Karen Livescu
[intermediate/advanced] Speech Processing: Automatic Speech Recognition and beyond
Summary
Spoken language interfaces such as smart speakers and voice dictation systems have become commonplace. This course will give a tour of the several decades of progress that have made this possible, starting from the core task of automatic speech recognition but also including additional tasks involved in enabling computers to use speech in all of the ways that humans do. The course will describe in detail some of the most successful approaches, including both established methods and more recent advances such as deep representation learning.
Syllabus
- Historical overview of automatic speech recognition (ASR): signal processing, hidden Markov models, and deep learning
- Deep dive: Models and learning for ASR
- Beyond ASR: Speech retrieval, synthesis, translation, spoken language understanding, and more
- Recent advances: Representation learning for speech
References
- D. Jurafsky and J. H. Martin, Speech and Language Processing, 3rd edition, Dec. 30 2020 draft, Chapter 26, https://web.stanford.edu/~jurafsky/slp3/ed3book_dec302020.pdf.
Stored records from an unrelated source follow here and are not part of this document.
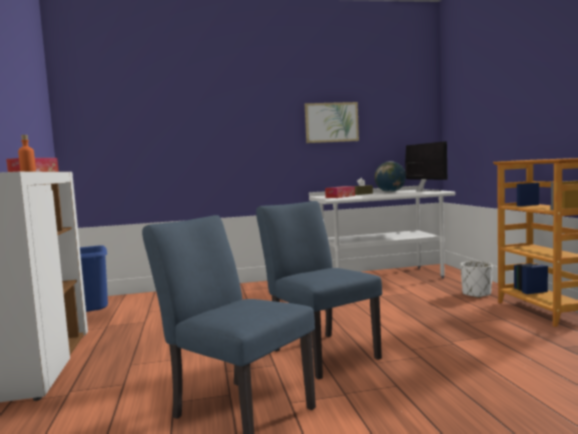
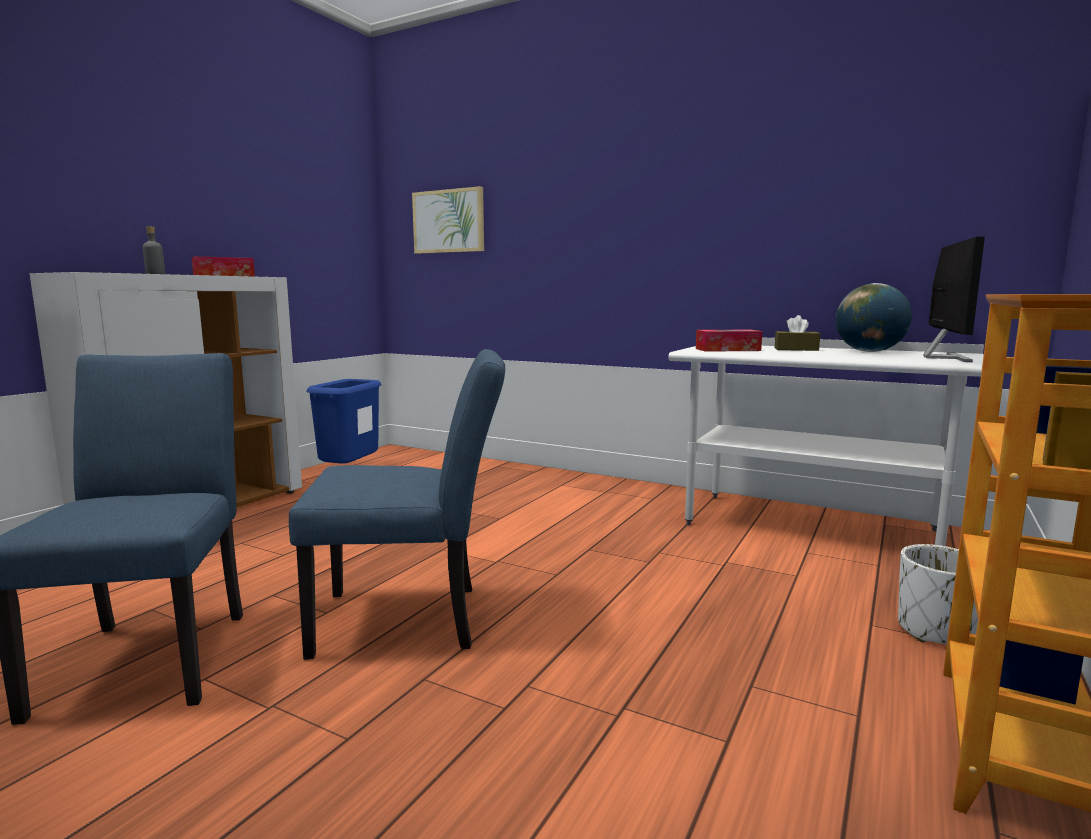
camera: 40 degrees right, 5 degrees up
(28, 171) = (155, 273): orange bottle -> grey bottle
(320, 352) = (413, 619): blue chair -> blue chair turned 75 degrees clockwise
(331, 122) = (771, 199): picture -> picture (449, 221)

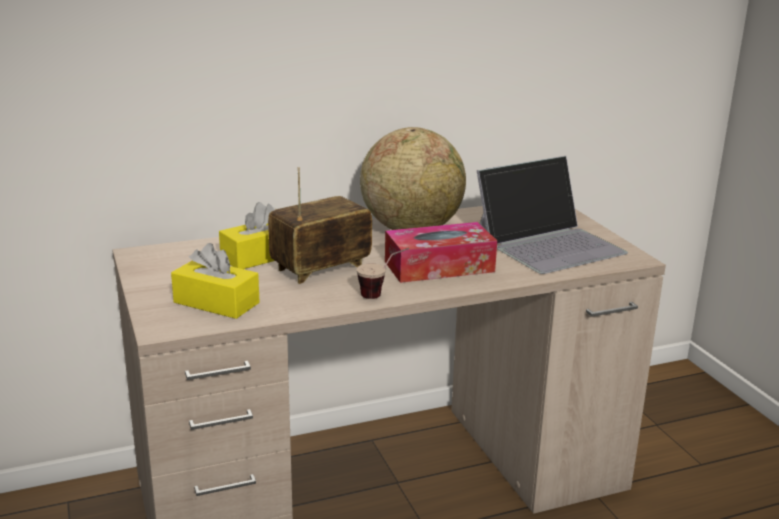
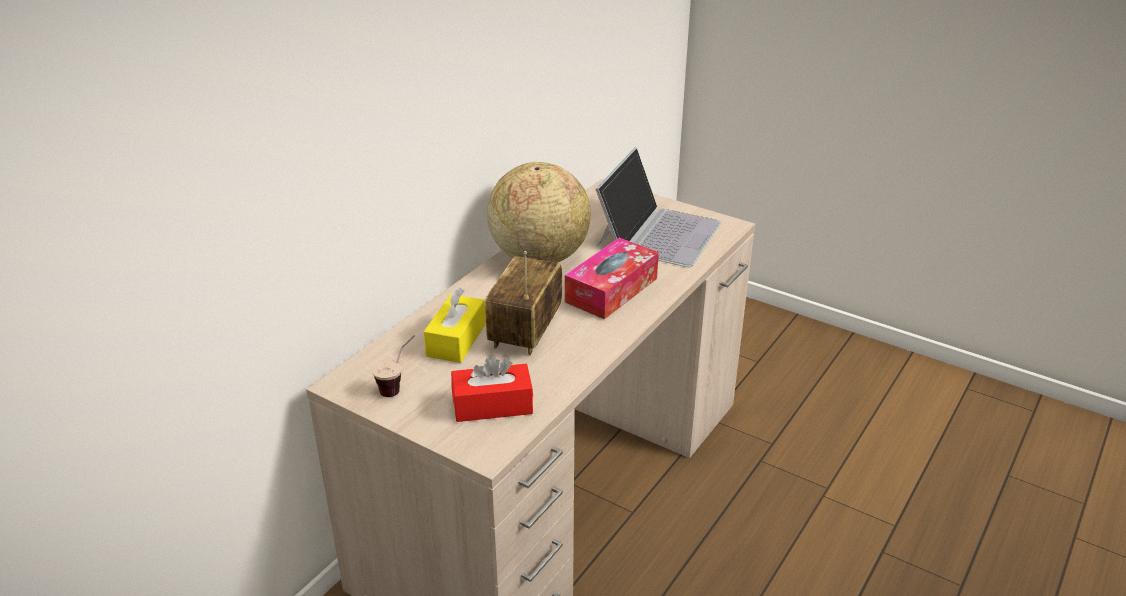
camera: 35 degrees left, 10 degrees up
(216, 303) = (492, 405): yellow tissue box -> red tissue box
(382, 294) = (607, 337): cup -> cup (398, 386)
- H. Bourlard and N. Morgan, Connectionist Speech Recognition – A Hybrid Approach, Kluwer Academic Publishers, 1994.
- G. Hinton et al., “Deep neural networks for acoustic modeling in speech recognition,” IEEE Signal Processing Magazine, November 2012.
- W. Chan et al., “Listen, attend, and spell,” arXiv:1508.01211.
- A. Hannun, “Sequence modeling with CTC,” https://distill.pub/2017/ctc/.
- A. Baevski et al., “wav2vec 2.0: A Framework for Self-Supervised Learning of Speech Representations,” NeurIPS 2020.
Pre-requisites
Familiarity with linear algebra, probability, and basic machine learning.
Short bio
Karen Livescu is an Associate Professor at TTI-Chicago. She completed her PhD in electrical engineering and computer science at MIT. Her main research interests are in speech and language processing, as well as related problems in machine learning. Her recent work includes unsupervised and multi-view representation learning, acoustic word embeddings, visually grounded speech and language models, and automatic sign language recognition. She is a 2021 IEEE SPS Distinguished Lecturer and an ISCA Fellow. Other recent professional activities include serving as a program chair of ICLR 2019 and ASRU 2015/2017/2019, and as an Associate Editor for IEEE T-PAMI and IEEE OJ-SP.